▶ Problem to solve
Copy out every line of the records below without changing a character, and leave the pictures out of your answer.

start Input records

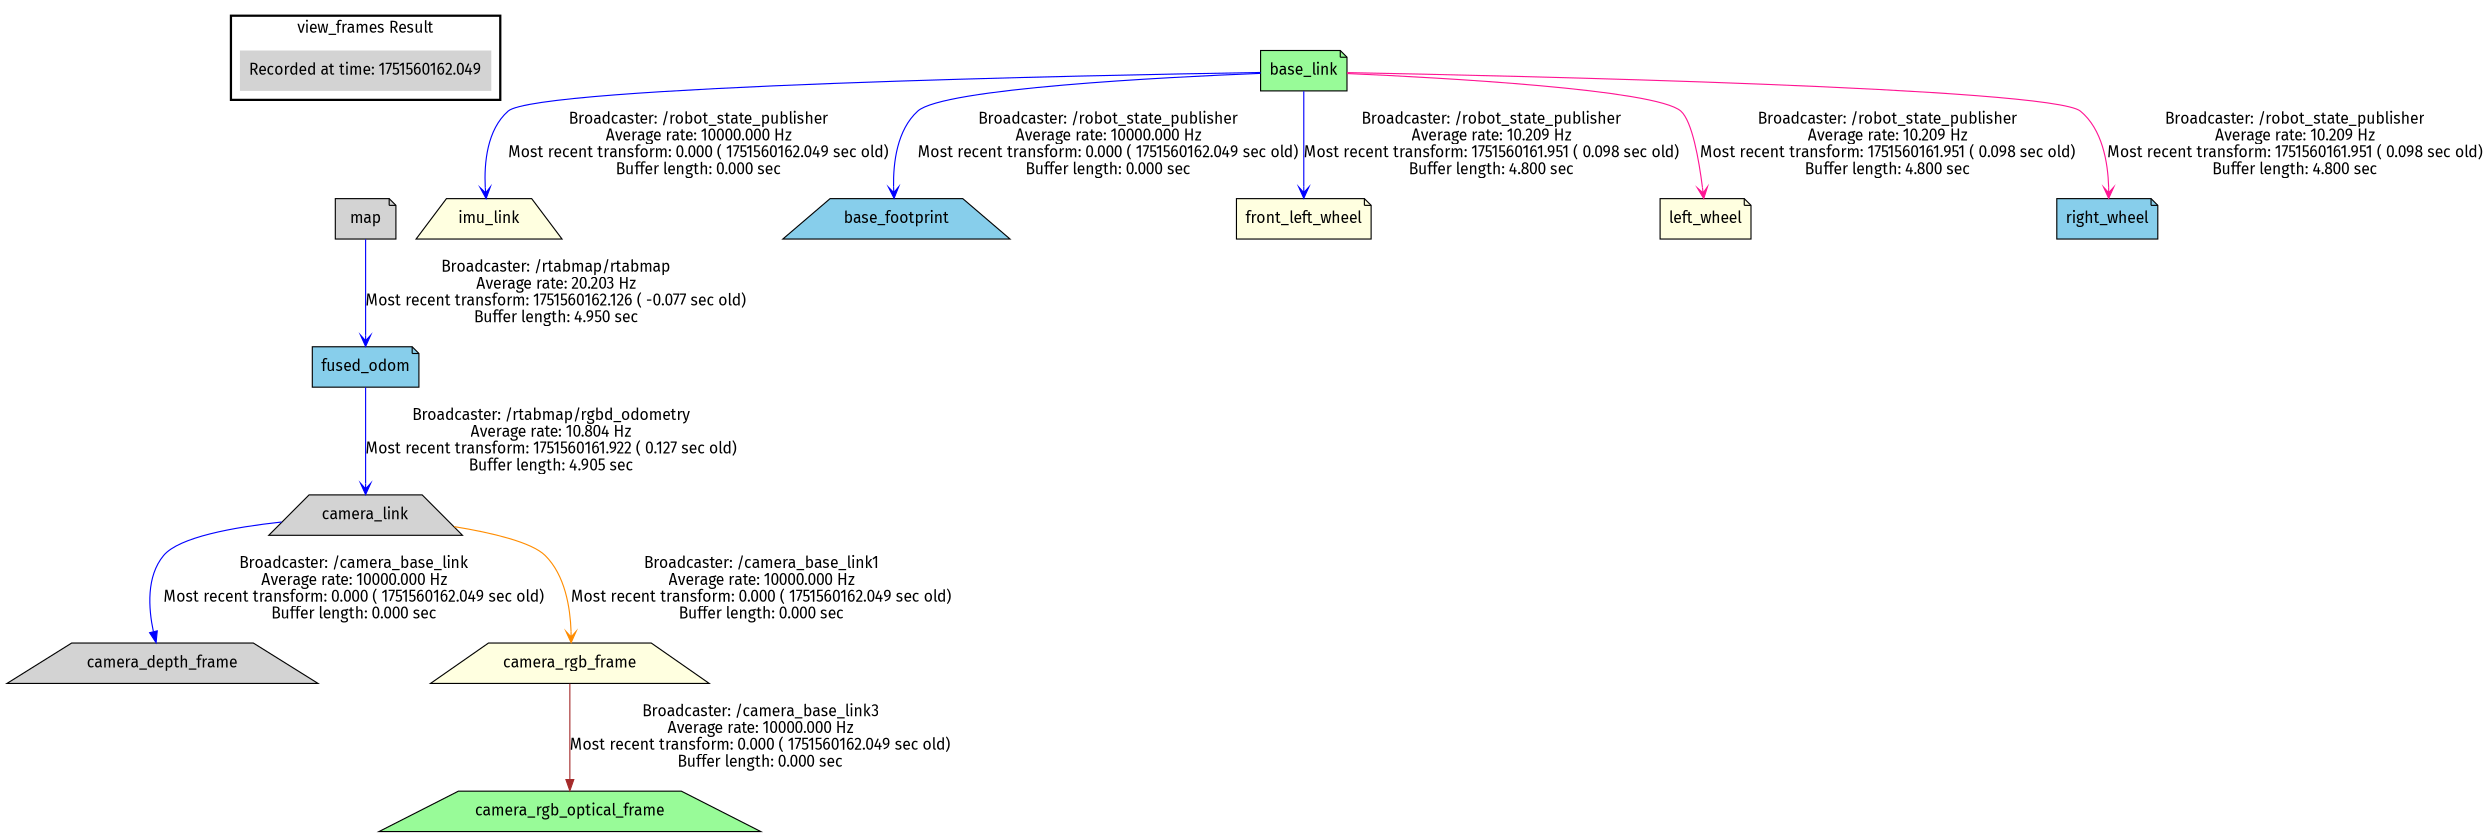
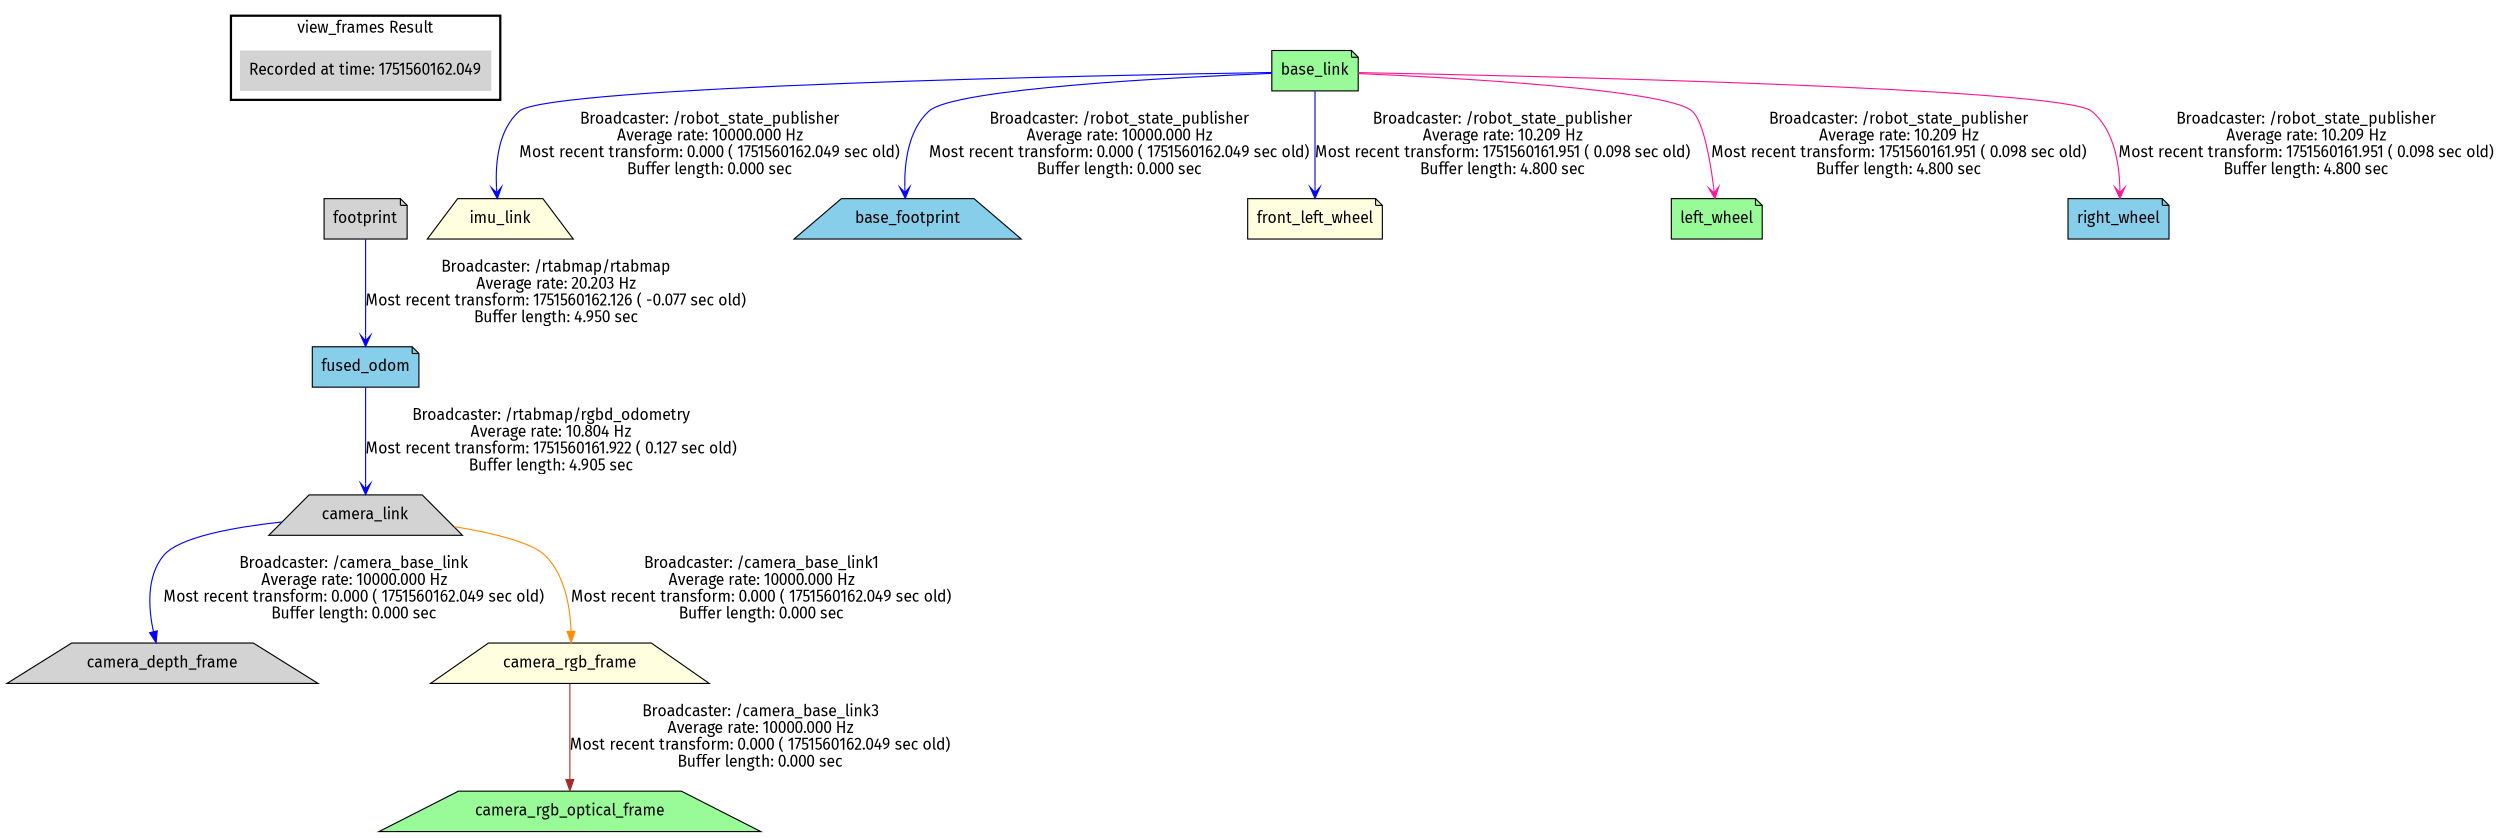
  digraph {
    fontname="Fira Sans"
    node [fillcolor=lightgrey fontname="Fira Sans" shape=note style=filled]
    edge [fontname="Fira Sans" arrowhead=vee color=blue]
    "Recorded at time: 1751560162.049" [shape=plaintext]
-   map
+   map [label=footprint]
    camera_link [shape=trapezium]
    camera_depth_frame [shape=trapezium]
    camera_rgb_frame [fillcolor=lightyellow shape=trapezium]
    camera_rgb_optical_frame [fillcolor=palegreen shape=trapezium]
    fused_odom [fillcolor=skyblue]
    base_link [fillcolor=palegreen]
    imu_link [fillcolor=lightyellow shape=trapezium]
    base_footprint [fillcolor=skyblue shape=trapezium]
    front_left_wheel [fillcolor=lightyellow]
-   left_wheel [fillcolor=lightyellow]
+   left_wheel [fillcolor=palegreen]
    right_wheel [fillcolor=skyblue]
    subgraph cluster_1 {
      color=black
      label="view_frames Result"
      style=bold
      "Recorded at time: 1751560162.049"
    }
    "Recorded at time: 1751560162.049" -> map [style=invis arrowhead="" color=""]
    map -> fused_odom [label="Broadcaster: /rtabmap/rtabmap\nAverage rate: 20.203 Hz\nMost recent transform: 1751560162.126 ( -0.077 sec old)\nBuffer length: 4.950 sec\n"]
    camera_link -> camera_depth_frame [arrowhead=normal label="Broadcaster: /camera_base_link\nAverage rate: 10000.000 Hz\nMost recent transform: 0.000 ( 1751560162.049 sec old)\nBuffer length: 0.000 sec\n"]
-   camera_link -> camera_rgb_frame [color=darkorange label="Broadcaster: /camera_base_link1\nAverage rate: 10000.000 Hz\nMost recent transform: 0.000 ( 1751560162.049 sec old)\nBuffer length: 0.000 sec\n"]
+   camera_link -> camera_rgb_frame [arrowhead=normal color=darkorange label="Broadcaster: /camera_base_link1\nAverage rate: 10000.000 Hz\nMost recent transform: 0.000 ( 1751560162.049 sec old)\nBuffer length: 0.000 sec\n"]
    camera_rgb_frame -> camera_rgb_optical_frame [arrowhead=normal color=brown label="Broadcaster: /camera_base_link3\nAverage rate: 10000.000 Hz\nMost recent transform: 0.000 ( 1751560162.049 sec old)\nBuffer length: 0.000 sec\n"]
    fused_odom -> camera_link [label="Broadcaster: /rtabmap/rgbd_odometry\nAverage rate: 10.804 Hz\nMost recent transform: 1751560161.922 ( 0.127 sec old)\nBuffer length: 4.905 sec\n"]
    base_link -> imu_link [label="Broadcaster: /robot_state_publisher\nAverage rate: 10000.000 Hz\nMost recent transform: 0.000 ( 1751560162.049 sec old)\nBuffer length: 0.000 sec\n"]
    base_link -> base_footprint [label="Broadcaster: /robot_state_publisher\nAverage rate: 10000.000 Hz\nMost recent transform: 0.000 ( 1751560162.049 sec old)\nBuffer length: 0.000 sec\n"]
    base_link -> front_left_wheel [label="Broadcaster: /robot_state_publisher\nAverage rate: 10.209 Hz\nMost recent transform: 1751560161.951 ( 0.098 sec old)\nBuffer length: 4.800 sec\n"]
    base_link -> left_wheel [color=deeppink label="Broadcaster: /robot_state_publisher\nAverage rate: 10.209 Hz\nMost recent transform: 1751560161.951 ( 0.098 sec old)\nBuffer length: 4.800 sec\n"]
    base_link -> right_wheel [color=deeppink label="Broadcaster: /robot_state_publisher\nAverage rate: 10.209 Hz\nMost recent transform: 1751560161.951 ( 0.098 sec old)\nBuffer length: 4.800 sec\n"]
  }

end Input records

▶ Written reply
  digraph {
    fontname="Fira Sans"
    node [fillcolor=lightgrey fontname="Fira Sans" shape=note style=filled]
    edge [fontname="Fira Sans" arrowhead=vee color=blue]
    "Recorded at time: 1751560162.049" [shape=plaintext]
-   map
+   map [label=footprint]
    camera_link [shape=trapezium]
    camera_depth_frame [shape=trapezium]
    camera_rgb_frame [fillcolor=lightyellow shape=trapezium]
    camera_rgb_optical_frame [fillcolor=palegreen shape=trapezium]
    fused_odom [fillcolor=skyblue]
    base_link [fillcolor=palegreen]
    imu_link [fillcolor=lightyellow shape=trapezium]
    base_footprint [fillcolor=skyblue shape=trapezium]
    front_left_wheel [fillcolor=lightyellow]
-   left_wheel [fillcolor=lightyellow]
+   left_wheel [fillcolor=palegreen]
    right_wheel [fillcolor=skyblue]
    subgraph cluster_1 {
      color=black
      label="view_frames Result"
      style=bold
      "Recorded at time: 1751560162.049"
    }
    "Recorded at time: 1751560162.049" -> map [style=invis arrowhead="" color=""]
    map -> fused_odom [label="Broadcaster: /rtabmap/rtabmap\nAverage rate: 20.203 Hz\nMost recent transform: 1751560162.126 ( -0.077 sec old)\nBuffer length: 4.950 sec\n"]
    camera_link -> camera_depth_frame [arrowhead=normal label="Broadcaster: /camera_base_link\nAverage rate: 10000.000 Hz\nMost recent transform: 0.000 ( 1751560162.049 sec old)\nBuffer length: 0.000 sec\n"]
-   camera_link -> camera_rgb_frame [color=darkorange label="Broadcaster: /camera_base_link1\nAverage rate: 10000.000 Hz\nMost recent transform: 0.000 ( 1751560162.049 sec old)\nBuffer length: 0.000 sec\n"]
+   camera_link -> camera_rgb_frame [arrowhead=normal color=darkorange label="Broadcaster: /camera_base_link1\nAverage rate: 10000.000 Hz\nMost recent transform: 0.000 ( 1751560162.049 sec old)\nBuffer length: 0.000 sec\n"]
    camera_rgb_frame -> camera_rgb_optical_frame [arrowhead=normal color=brown label="Broadcaster: /camera_base_link3\nAverage rate: 10000.000 Hz\nMost recent transform: 0.000 ( 1751560162.049 sec old)\nBuffer length: 0.000 sec\n"]
    fused_odom -> camera_link [label="Broadcaster: /rtabmap/rgbd_odometry\nAverage rate: 10.804 Hz\nMost recent transform: 1751560161.922 ( 0.127 sec old)\nBuffer length: 4.905 sec\n"]
    base_link -> imu_link [label="Broadcaster: /robot_state_publisher\nAverage rate: 10000.000 Hz\nMost recent transform: 0.000 ( 1751560162.049 sec old)\nBuffer length: 0.000 sec\n"]
    base_link -> base_footprint [label="Broadcaster: /robot_state_publisher\nAverage rate: 10000.000 Hz\nMost recent transform: 0.000 ( 1751560162.049 sec old)\nBuffer length: 0.000 sec\n"]
    base_link -> front_left_wheel [label="Broadcaster: /robot_state_publisher\nAverage rate: 10.209 Hz\nMost recent transform: 1751560161.951 ( 0.098 sec old)\nBuffer length: 4.800 sec\n"]
    base_link -> left_wheel [color=deeppink label="Broadcaster: /robot_state_publisher\nAverage rate: 10.209 Hz\nMost recent transform: 1751560161.951 ( 0.098 sec old)\nBuffer length: 4.800 sec\n"]
    base_link -> right_wheel [color=deeppink label="Broadcaster: /robot_state_publisher\nAverage rate: 10.209 Hz\nMost recent transform: 1751560161.951 ( 0.098 sec old)\nBuffer length: 4.800 sec\n"]
  }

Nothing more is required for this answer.